Your instructions » Please copy the stretch of the comment thread about the sun from "The earth's magnetosphere" through "of its planets.", substituting "magnetic field" for "magnetosphere".

Provided text »
- Opening Delimiter -
At February 25, 2005 12:08 PM, Anonymous Anonymous said...
I really enjoy this site I must say!
 
At February 25, 2005 12:11 PM, Blogger Sray said...
Komputamuso: Thanks! You are welcome any time, hope to see you again :-).
 
At February 25, 2005 3:17 PM, Blogger Sray said...
Thanks, will try!
 
At February 25, 2005 5:21 PM, Blogger Sray said...
Gindy: Just like sunspots are relatively cool regions of the sun, the filaments are essentially cold regions on the surface of the sun. Normally, the nuclear reaction occurs deep inside the sun, and the heat bubbles up through convection. High magnetic fields around the filaments prohibit a efficient convective transfer of heat, and hence they are cooler. As the sun rotates, the magnetic lines get wrapped around it, and form curved lines, called the filaments. Once the lines get really tight and go once (or more, depending upon the slant) around the sun, they might intersect, thus causing a release of magnetic energy in a big solar flare.
 
At February 25, 2005 7:26 PM, Blogger Sray said...
The earth's magnetosphere protects us from medium sized flares. Larger flares often fries out satellites in orbit. Even larger flares would cause increased UV radiation for a while. It will take a really large (unlikely) eruption to seriously affect the earth. But thankfully, we have a very stable sun here :-).
 
At February 26, 2005 3:24 PM, Blogger Sray said...
"What is an example of an unstable sun? That maybe a wierd question."

Actually, it is not a weird question. There are stars whose outputs flicker quite a bit over periods of years, or even days. But it is hard to imagine such a star harboring life in any of its planets.

Such weirdness results from a) Star is near death and cant maintain its output (red-giant stage, mostly) b) a companion star's gravity creates problems c) a very close planet causes problems.

Also, what if a very large meteorite/wanderer planet/star comes very close to our sun? That would be a problem, as all the planets' orbits might go out of whack!
 
At February 28, 2005 8:15 AM, Blogger Sray said...
I think it is a very real possibility. Even primitive bacteria are life. It might not be that difficult to start life from scratch, given the right conditions, and billions of years. Intelligent life, now that might be extremely rare, as the prerequisite for that is multi-cellular life form, and it took 2 Billion years on earth to jump from single cell to multi-cell.
 
At February 28, 2005 1:20 PM, Blogger Sray said...
Remember that of the 4 billion year old history of life on earth:

a) 2 billion is unicellular
b) 1 billion is simple multi-cellular
c) 500 million is soft-bodied

So, it is 3-4 times more likely that life never went past unicellular on Mars.
 
At March 01, 2005 2:09 PM, Blogger Wayne Smallman said...
- Closing Delimiter -
(Dataset entries)
- Opening Delimiter -
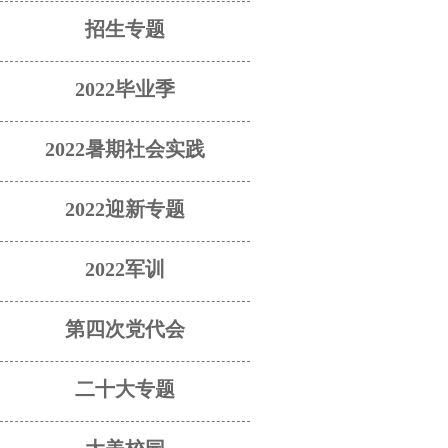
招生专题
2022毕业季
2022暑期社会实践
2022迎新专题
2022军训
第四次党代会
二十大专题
- Closing Delimiter -
- Opening Delimiter -
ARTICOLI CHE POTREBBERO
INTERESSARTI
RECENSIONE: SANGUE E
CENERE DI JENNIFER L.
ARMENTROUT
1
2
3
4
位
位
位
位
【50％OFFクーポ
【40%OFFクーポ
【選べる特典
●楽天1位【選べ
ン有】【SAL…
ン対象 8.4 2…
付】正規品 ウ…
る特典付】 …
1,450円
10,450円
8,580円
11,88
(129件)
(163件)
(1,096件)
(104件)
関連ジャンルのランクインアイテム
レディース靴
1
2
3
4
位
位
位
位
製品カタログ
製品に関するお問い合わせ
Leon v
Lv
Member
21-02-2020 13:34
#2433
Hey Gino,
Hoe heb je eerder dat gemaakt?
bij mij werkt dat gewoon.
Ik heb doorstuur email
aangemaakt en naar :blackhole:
- Closing Delimiter -
Answer to the exercise »
The earth's magnetic field protects us from medium sized flares. Larger flares often fries out satellites in orbit. Even larger flares would cause increased UV radiation for a while. It will take a really large (unlikely) eruption to seriously affect the earth. But thankfully, we have a very stable sun here :-).
 
At February 26, 2005 3:24 PM, Blogger Sray said...
"What is an example of an unstable sun? That maybe a wierd question."

Actually, it is not a weird question. There are stars whose outputs flicker quite a bit over periods of years, or even days. But it is hard to imagine such a star harboring life in any of its planets.